Australian Cultural Exchange: Money

What we thought was wrong. We were thinking, Oh, the Australian dollar is like what the Canadian dollar used to be, especially for those of us living across the border, you know before the American dollar went to the toilet. Much to our dismay, the fates of both the Canadian and Australian dollars are the same: they have reached near equality to the American dollar. Of course, I’m pretty sure that has little to do with the achievements of those two countries’ dollars and more to do with the aforementioned fate of the American dollar. We’ve sunk to their level. Even when we were registering for the conference a few months ago, it seemed like there was some semblance of a discount in the exchange. Whenever we exchanged cash, there was between 95-99 Aussie cents to the American dollar. So for all intents and purposes: the same. Especially when all but the Melbourne airport exchange charged a small obnoxious fee.

Stuff’s expensive in Australia, yo! If the exchange would’ve been more in our favor, things would’ve balanced out, but thanks to our president (and I blame him ’cause it’s easy), there was no balancing out nothin’.

Things we noticed that are particularly expensive: Food/Going out to eat or getting coffee; books; CD’s; movie tickets.

Food is probably what we spent most day to day money on, I’d guess. Even McDonald’s was a little like Whoa! But we sure weren’t going to eat at McDonald’s every damn day (though like I said, yay for their coffee.) I’ll get into what we ate later, cos you know that’s important. But things were often more expensive than they are here across the board. When an omelet is around $10 or more, you know things are a little scewed.

The average price of a CD is about $25. Their sale stickers often say “Only $19.95!” What? Not on sale. We hit up both chain and indie stores. Some cool used places too where things were cheaper, but still. Books were ridiculous. We found some really cool bookstores, but I wasn’t about to pay $40 for paperbacks that looked interesting enough, but not enough for a spur of the moment purchase. Ernie found Australian plays, including one that we saw at the congress, so that was worth the cash. I jotted down some titles that are probably available here, or at least Amazon.uk where even after the import, I could still probably get them cheaper.

We went to see a movie in Sydney. Tickets were $16. Hellawhat?! We saw the new Indiana Jones (which was fun, and fun seeing it with Cate Blanchett’s people). Maybe cos it was the day after the opening at the theatre where Miss Blanchett attended the premier, or the particular time, or what. Don’t know. But ‘spensive! For $16, I want to ride in the jeep with Harrison Ford myself!

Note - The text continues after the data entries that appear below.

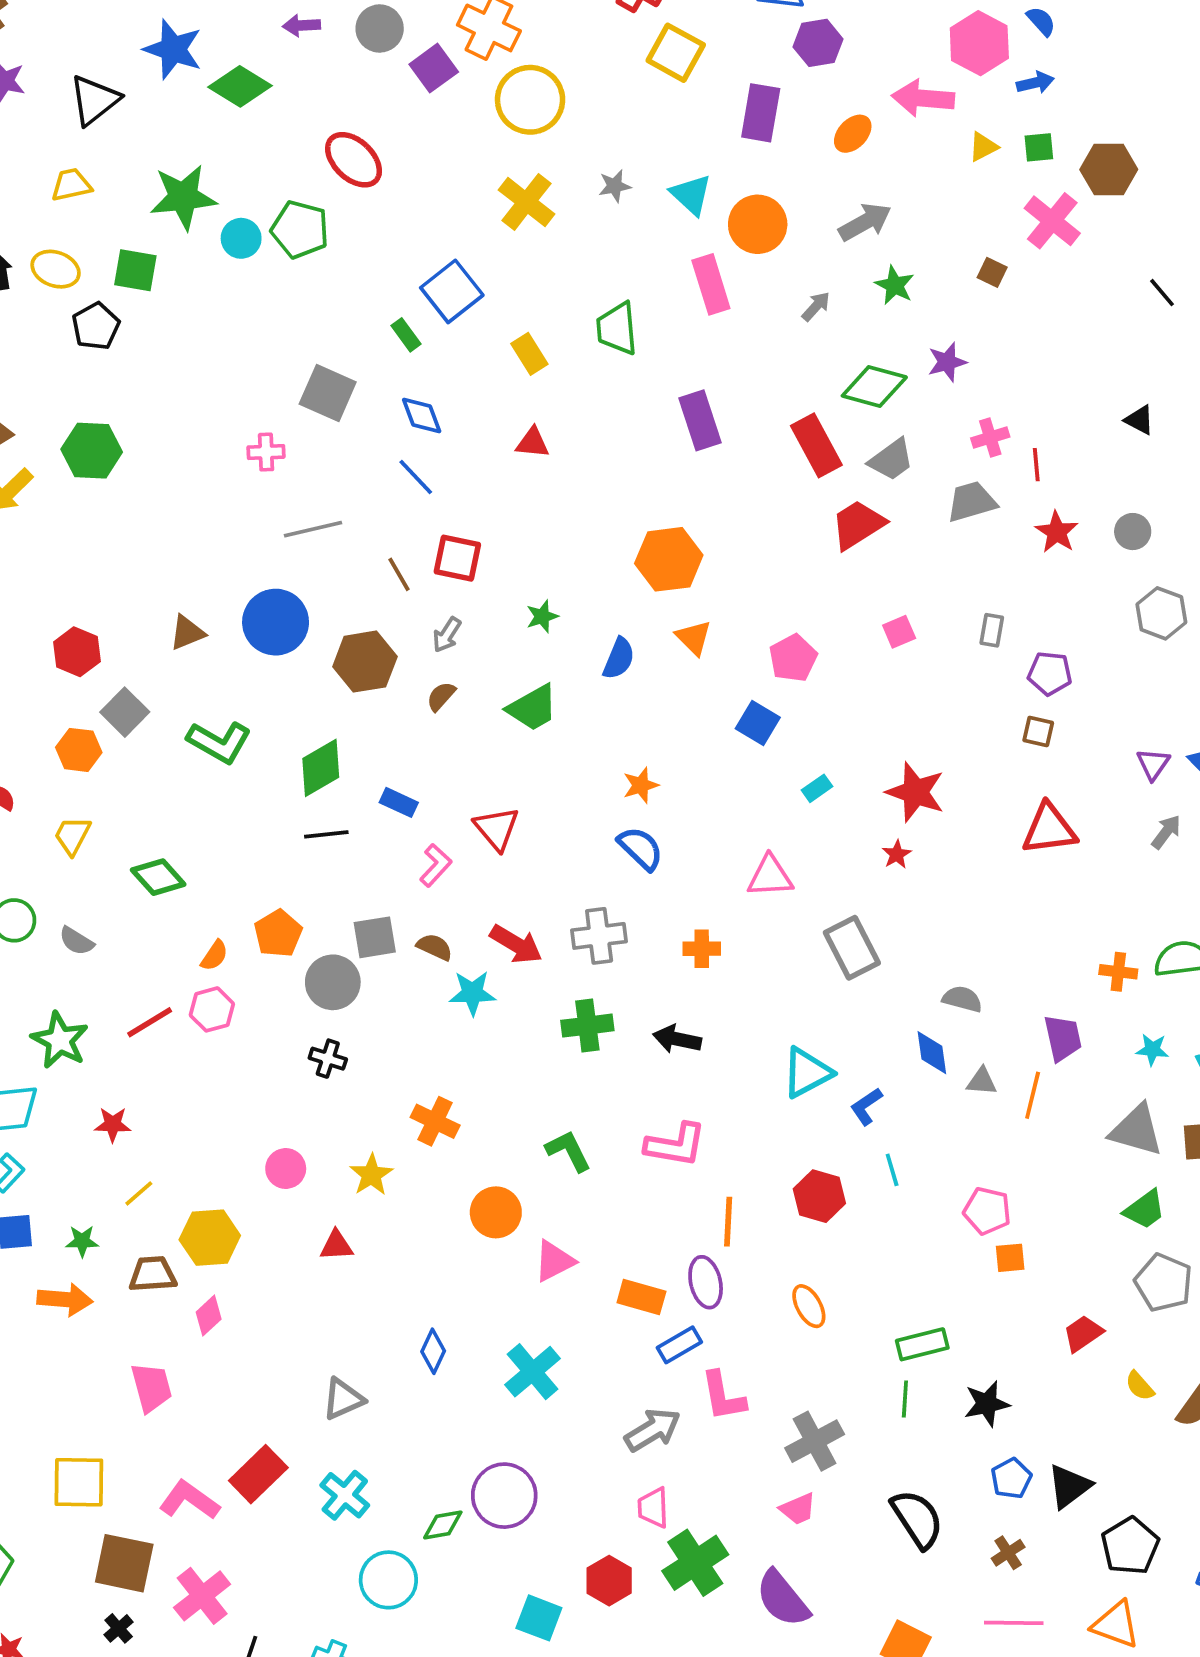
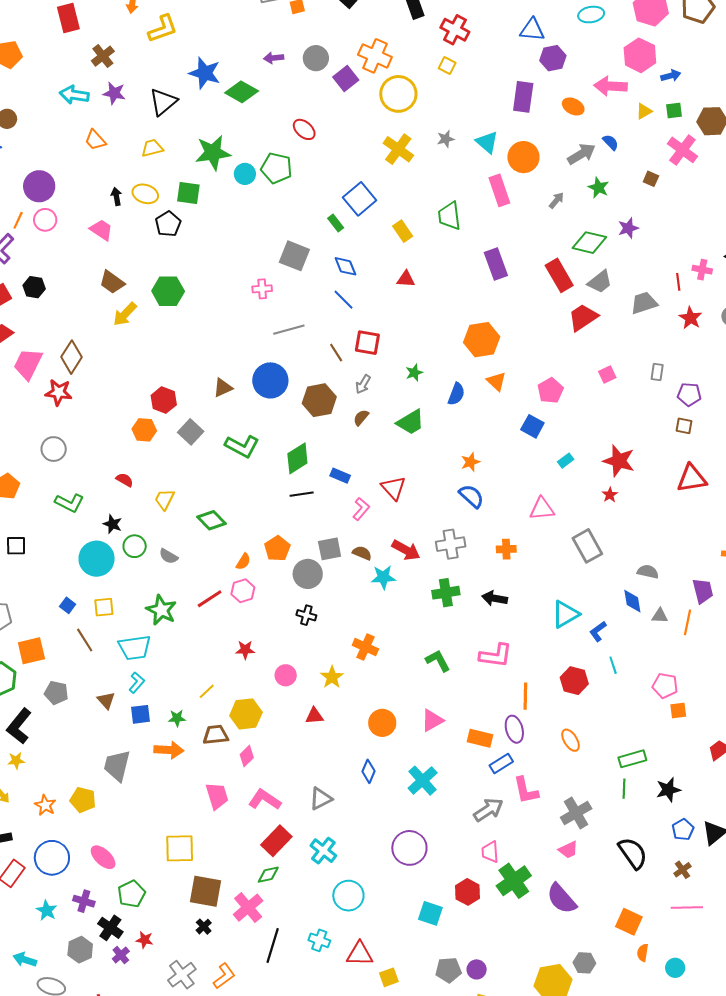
blue semicircle: (1041, 21) -> (611, 142), moved
yellow square: (676, 53) -> (447, 66), moved, size x0.6
orange ellipse: (853, 134) -> (573, 106), turned 75
red ellipse: (354, 160) -> (304, 129), size x0.7
pink cross: (990, 437) -> (702, 270), moved, turned 30
orange hexagon: (79, 750) -> (144, 430), moved
red star: (113, 1124) -> (245, 650), moved
orange circle: (496, 1212) -> (382, 723), moved
pink L-shape: (189, 1500) -> (265, 800), moved
green diamond: (443, 1525) -> (268, 875), moved

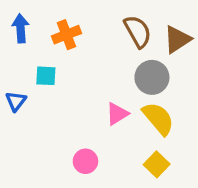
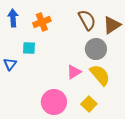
pink circle: (85, 161) -> (54, 102), size x1.6
yellow square: (157, 164) -> (89, 104), moved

So, that’s money. We took some change with us out of Australia’s economy. Hope it doesn’t miss it too much. We tried not to, but being the caffeine addicts we are, the only coffee place we found in our neck of the Sydney airport didn’t take plastic, and we’d spent all our Aussie cash. I tried to exchange $10, but with a bloody $3 fee, we wouldn’t have enough. So I exchanged a $20, bought our coffee and some gum, and just said to hell with out. Their change is funny. The $2 coins are the smallest coin, except for their nickel. Their dollar coins are a little bigger. Their 20 cent coins are bigger than our quarters. Their 50 cent pieces could really do some damage. They got rid of pennies about 20 years ago, and round up or down at the register. And I guess they tried introducing a $5 coin, but the people rebelled. Just like the US gov’t trying to shove dollar coins down our throats every once in a decade, the Australian people have their limits.

Okay, I go for real now. Peace be with you and all that jazz.